Did I get this far for nothing, or are you the reward?”

Is the mysterious inspirational Upside-Down-Jason an angel, giving Jason advice about the proper way to live his life, uploading his true self? Did he get this far into discovering how he wants to be a good person, truly, for no material gain? Or is being a good person and returning Wilcox’s money it’s own reward?


I’m going to skip the rest of the verse and also the chorus again, because while I think it could be applicable to Jason Taylor, it isn’t so relevant to Goose Fair specifically. Let’s go straight to the outro. 
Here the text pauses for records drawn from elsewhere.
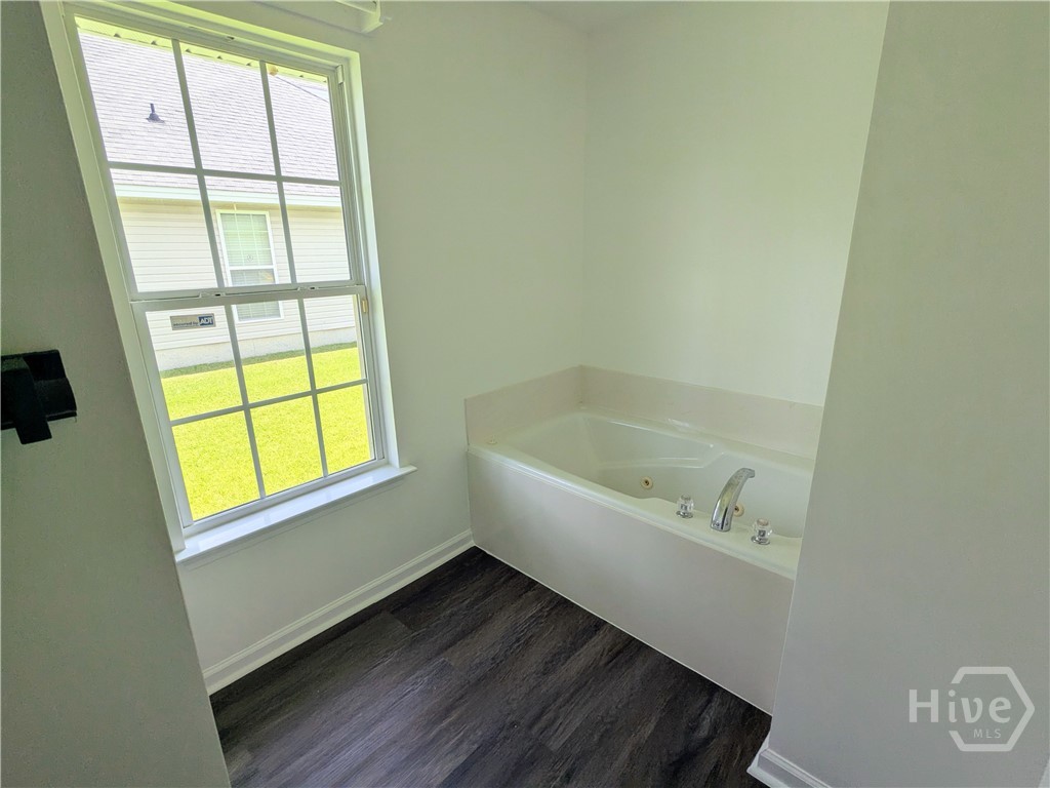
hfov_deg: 94.5
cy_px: 394
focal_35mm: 16
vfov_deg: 78.1
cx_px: 525
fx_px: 485
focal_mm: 2.35
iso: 48
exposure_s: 1/276
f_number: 2.2
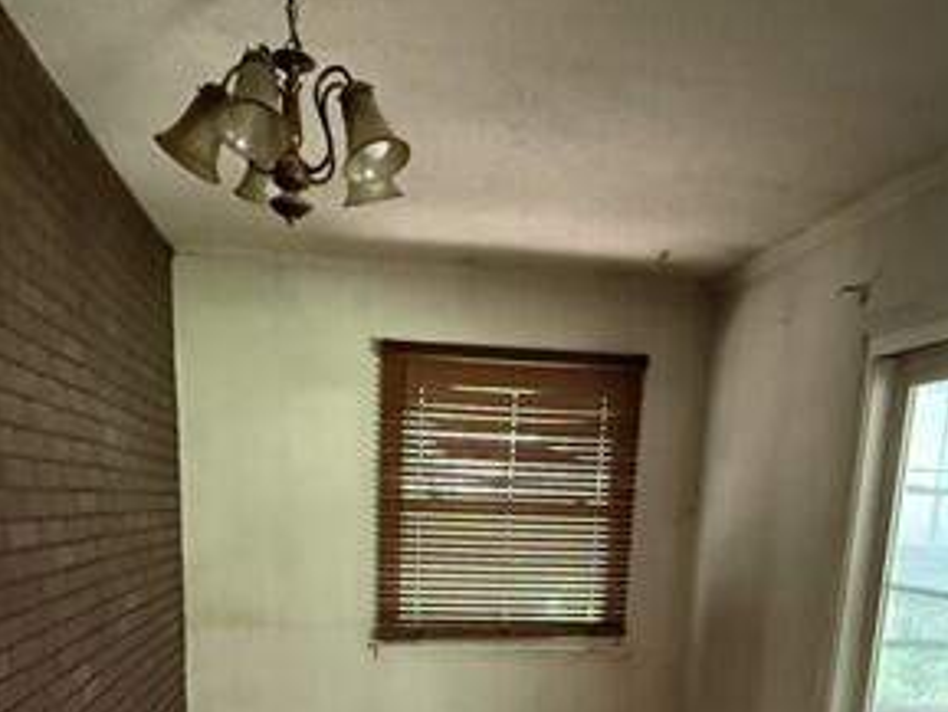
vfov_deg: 41.1
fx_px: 849
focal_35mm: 31
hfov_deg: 58.3
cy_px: 669
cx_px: 463
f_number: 2.2
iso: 1600
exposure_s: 1/38
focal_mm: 2.22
“I just don't want to be lost again

I just don't want to be lost again

I just don't want to be lost again

I just don't want to be lost again”

And honestly, the guilt and potentially grief at the horrendous injury Wilcox suffered is enough to make anyone second-guess their choices and butterfly-effects, Jason. Being scared that how you’re feeling is going to untether you from the entire new identity you’re deciding you ought to build up could drive anyone to talk to a comatose old lady in a random house in the woods. But maybe you also don’t want to be lost in the woods with your hallucinations again, also. 


But yeah! If any casual readers have made it to the end of my very long blog, thank you for reading my “Genius-lyrics”-esque analysis of “Past Self” through the filter of Black Swan Green! I highly recommend listening to the song, if only to get a sense of what the heck I was rambling on about here.